I want my output.schema.key to have the same value as my fullDocument._id field, and I based this configuration in the example displayed in this article: MongoDB Connector for Apache Kafka 1.3 Available Now | MongoDB Blog

However, my data is not being streamed with the content I want. Here’s an example of what my key is being set as:

image

By following the article mentioned above, more specifically, the ’ Write Data to Specific Partitions’ section, the key should be receiving the value of the field I configured on output.schema.key.

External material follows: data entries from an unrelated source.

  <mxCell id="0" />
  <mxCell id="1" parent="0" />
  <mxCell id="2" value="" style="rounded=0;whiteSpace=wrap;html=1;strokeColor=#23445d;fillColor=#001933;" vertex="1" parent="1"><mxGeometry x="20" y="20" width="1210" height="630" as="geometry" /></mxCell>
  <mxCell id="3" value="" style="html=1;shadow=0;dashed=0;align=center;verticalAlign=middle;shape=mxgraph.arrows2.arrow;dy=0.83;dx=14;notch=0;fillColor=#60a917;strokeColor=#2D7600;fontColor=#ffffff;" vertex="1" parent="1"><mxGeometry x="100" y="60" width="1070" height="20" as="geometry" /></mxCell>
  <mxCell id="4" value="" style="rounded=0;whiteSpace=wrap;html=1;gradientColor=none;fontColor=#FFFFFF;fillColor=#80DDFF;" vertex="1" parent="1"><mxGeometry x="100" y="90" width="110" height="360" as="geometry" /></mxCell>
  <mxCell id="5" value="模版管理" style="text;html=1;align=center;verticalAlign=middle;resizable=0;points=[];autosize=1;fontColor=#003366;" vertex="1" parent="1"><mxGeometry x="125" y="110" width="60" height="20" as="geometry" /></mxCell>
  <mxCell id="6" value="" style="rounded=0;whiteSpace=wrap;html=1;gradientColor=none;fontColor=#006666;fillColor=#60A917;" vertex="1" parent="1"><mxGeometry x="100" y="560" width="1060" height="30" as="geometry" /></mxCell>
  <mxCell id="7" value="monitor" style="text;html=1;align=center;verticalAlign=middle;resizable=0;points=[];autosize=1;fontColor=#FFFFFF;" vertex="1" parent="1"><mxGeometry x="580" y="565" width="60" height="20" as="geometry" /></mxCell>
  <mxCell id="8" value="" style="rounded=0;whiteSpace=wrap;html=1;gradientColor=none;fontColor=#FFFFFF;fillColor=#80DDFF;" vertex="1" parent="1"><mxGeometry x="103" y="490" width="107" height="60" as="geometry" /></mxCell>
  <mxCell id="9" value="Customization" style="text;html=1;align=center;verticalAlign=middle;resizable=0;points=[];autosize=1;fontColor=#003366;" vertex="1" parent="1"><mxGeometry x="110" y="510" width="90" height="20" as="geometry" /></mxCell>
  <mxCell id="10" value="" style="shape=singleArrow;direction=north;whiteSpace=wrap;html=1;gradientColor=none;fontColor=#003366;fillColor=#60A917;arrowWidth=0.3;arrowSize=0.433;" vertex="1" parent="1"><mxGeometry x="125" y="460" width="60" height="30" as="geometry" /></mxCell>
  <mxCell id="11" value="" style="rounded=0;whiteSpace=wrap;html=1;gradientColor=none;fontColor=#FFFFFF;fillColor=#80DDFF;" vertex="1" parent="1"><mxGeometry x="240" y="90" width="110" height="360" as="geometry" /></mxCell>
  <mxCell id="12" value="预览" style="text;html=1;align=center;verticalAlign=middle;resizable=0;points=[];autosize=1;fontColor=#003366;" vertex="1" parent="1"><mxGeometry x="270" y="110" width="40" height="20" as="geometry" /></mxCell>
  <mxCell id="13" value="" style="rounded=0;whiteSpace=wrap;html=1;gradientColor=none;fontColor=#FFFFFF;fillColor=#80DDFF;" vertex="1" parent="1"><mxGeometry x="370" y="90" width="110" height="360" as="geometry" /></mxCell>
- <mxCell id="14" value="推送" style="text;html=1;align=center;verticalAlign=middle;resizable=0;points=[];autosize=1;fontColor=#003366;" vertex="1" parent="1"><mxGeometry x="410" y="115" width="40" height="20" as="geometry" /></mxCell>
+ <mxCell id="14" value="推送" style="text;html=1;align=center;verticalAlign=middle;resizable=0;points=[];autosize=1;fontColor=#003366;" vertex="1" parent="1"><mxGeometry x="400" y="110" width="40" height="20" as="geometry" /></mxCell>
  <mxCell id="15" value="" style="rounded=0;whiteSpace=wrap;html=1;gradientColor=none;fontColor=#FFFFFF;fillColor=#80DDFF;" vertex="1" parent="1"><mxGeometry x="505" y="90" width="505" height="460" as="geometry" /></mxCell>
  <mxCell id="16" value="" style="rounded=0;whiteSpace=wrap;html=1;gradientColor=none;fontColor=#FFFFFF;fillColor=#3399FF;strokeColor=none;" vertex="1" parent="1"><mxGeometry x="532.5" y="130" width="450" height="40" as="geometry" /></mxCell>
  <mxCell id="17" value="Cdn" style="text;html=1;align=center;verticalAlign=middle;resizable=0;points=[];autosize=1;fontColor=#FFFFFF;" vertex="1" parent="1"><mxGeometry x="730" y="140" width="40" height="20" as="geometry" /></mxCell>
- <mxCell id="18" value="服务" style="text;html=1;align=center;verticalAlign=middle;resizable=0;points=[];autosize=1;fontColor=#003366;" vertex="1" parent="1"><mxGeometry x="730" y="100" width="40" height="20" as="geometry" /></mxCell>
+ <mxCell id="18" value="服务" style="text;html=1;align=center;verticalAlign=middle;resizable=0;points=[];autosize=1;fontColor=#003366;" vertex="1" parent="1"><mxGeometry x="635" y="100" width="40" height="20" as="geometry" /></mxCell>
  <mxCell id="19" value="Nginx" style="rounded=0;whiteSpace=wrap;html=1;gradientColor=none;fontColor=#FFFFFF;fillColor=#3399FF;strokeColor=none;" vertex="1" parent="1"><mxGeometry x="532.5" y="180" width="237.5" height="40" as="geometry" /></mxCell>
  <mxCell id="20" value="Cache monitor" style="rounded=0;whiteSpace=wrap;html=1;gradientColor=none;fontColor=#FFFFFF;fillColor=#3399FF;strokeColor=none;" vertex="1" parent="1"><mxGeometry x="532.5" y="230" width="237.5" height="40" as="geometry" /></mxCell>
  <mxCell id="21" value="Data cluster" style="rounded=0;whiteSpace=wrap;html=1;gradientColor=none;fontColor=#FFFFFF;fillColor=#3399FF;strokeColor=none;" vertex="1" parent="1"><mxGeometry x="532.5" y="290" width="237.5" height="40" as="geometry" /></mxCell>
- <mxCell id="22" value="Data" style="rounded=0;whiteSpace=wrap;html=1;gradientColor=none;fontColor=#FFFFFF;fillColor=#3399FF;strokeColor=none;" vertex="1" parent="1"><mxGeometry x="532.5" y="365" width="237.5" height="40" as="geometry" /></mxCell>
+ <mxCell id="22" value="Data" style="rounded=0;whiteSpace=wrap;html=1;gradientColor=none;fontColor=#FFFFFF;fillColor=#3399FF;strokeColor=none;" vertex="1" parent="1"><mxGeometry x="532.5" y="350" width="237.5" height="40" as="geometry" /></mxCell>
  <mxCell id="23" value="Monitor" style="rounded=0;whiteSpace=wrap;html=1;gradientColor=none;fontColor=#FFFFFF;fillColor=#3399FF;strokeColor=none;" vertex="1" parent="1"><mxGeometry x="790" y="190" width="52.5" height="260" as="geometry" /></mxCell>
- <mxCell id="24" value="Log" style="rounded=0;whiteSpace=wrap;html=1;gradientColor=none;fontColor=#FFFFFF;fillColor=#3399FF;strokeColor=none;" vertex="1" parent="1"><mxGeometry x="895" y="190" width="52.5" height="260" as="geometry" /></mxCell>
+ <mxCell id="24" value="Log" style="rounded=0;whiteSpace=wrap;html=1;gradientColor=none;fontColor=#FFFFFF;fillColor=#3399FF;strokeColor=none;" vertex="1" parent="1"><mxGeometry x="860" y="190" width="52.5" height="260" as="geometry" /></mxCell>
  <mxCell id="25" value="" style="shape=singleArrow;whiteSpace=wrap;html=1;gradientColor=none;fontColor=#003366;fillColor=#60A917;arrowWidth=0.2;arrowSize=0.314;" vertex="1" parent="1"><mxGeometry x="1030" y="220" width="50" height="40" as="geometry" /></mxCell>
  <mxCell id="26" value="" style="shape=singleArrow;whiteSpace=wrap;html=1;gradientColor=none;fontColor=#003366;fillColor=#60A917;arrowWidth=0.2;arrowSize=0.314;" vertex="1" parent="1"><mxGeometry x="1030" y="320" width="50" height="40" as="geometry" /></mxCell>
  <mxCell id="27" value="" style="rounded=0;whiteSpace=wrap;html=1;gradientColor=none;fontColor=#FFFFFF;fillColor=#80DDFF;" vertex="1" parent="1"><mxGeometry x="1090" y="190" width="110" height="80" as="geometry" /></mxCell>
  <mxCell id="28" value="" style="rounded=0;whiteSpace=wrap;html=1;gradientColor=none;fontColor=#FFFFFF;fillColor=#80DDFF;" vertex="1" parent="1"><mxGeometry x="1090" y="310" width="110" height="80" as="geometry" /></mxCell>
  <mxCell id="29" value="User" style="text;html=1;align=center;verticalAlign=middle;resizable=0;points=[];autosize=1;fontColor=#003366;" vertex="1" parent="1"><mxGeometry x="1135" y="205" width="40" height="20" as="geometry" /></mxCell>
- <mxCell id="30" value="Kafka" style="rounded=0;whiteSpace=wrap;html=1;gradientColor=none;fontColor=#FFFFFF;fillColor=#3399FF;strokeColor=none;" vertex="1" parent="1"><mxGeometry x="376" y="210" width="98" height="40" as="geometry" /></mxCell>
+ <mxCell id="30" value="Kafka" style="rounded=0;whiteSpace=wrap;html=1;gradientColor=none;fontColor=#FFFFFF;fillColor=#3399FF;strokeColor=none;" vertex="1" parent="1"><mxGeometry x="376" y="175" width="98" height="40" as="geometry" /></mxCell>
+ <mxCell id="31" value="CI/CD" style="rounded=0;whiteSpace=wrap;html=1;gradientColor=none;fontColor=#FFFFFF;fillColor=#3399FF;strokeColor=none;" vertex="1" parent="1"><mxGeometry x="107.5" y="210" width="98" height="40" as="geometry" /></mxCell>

Can you help me figuring out if I’m doing something wrong or if I’m missing any configuration?

Thanks in advance,
Miguel Azevedo

instead of “change.stream.full.document” = ‘updateLookup’ use
“publish.full.document.only”: true,

I think the change stream definition should be this:

output.schema.key : { “fields”: [ {“name”: “fullDocument”,
“type”: {“name”: “fullDocument”,“type”: “record”,
“fields”: [ { “name”:“_id”,“type”: “string”} ]
}
}] }

Hello,

I am using the key - output.schema.key for publishing message from mongoDB to Kafka topic (having multiple partitions). I have followed the config as mentioned above but still the message are not getting grouped based on key field passed to output.schema.key in same partition.
I am using 1.6 connector version.
Kindly suggest.

For anyone looking at this topic, I am using this work and it works as expected.
You have to use “output.format.key=schema” if you set it as json, then the default one will be used.

ref: https://docs.mongodb.com/kafka-connector/v1.6/source-connector/fundamentals/specify-schema/

output.format.key=schema
output.schema.key={ "type": "record", "name": "keySchema", "fields" : [ { "name": "documentKey", "type": ["string", "null"] } ] }

1 Like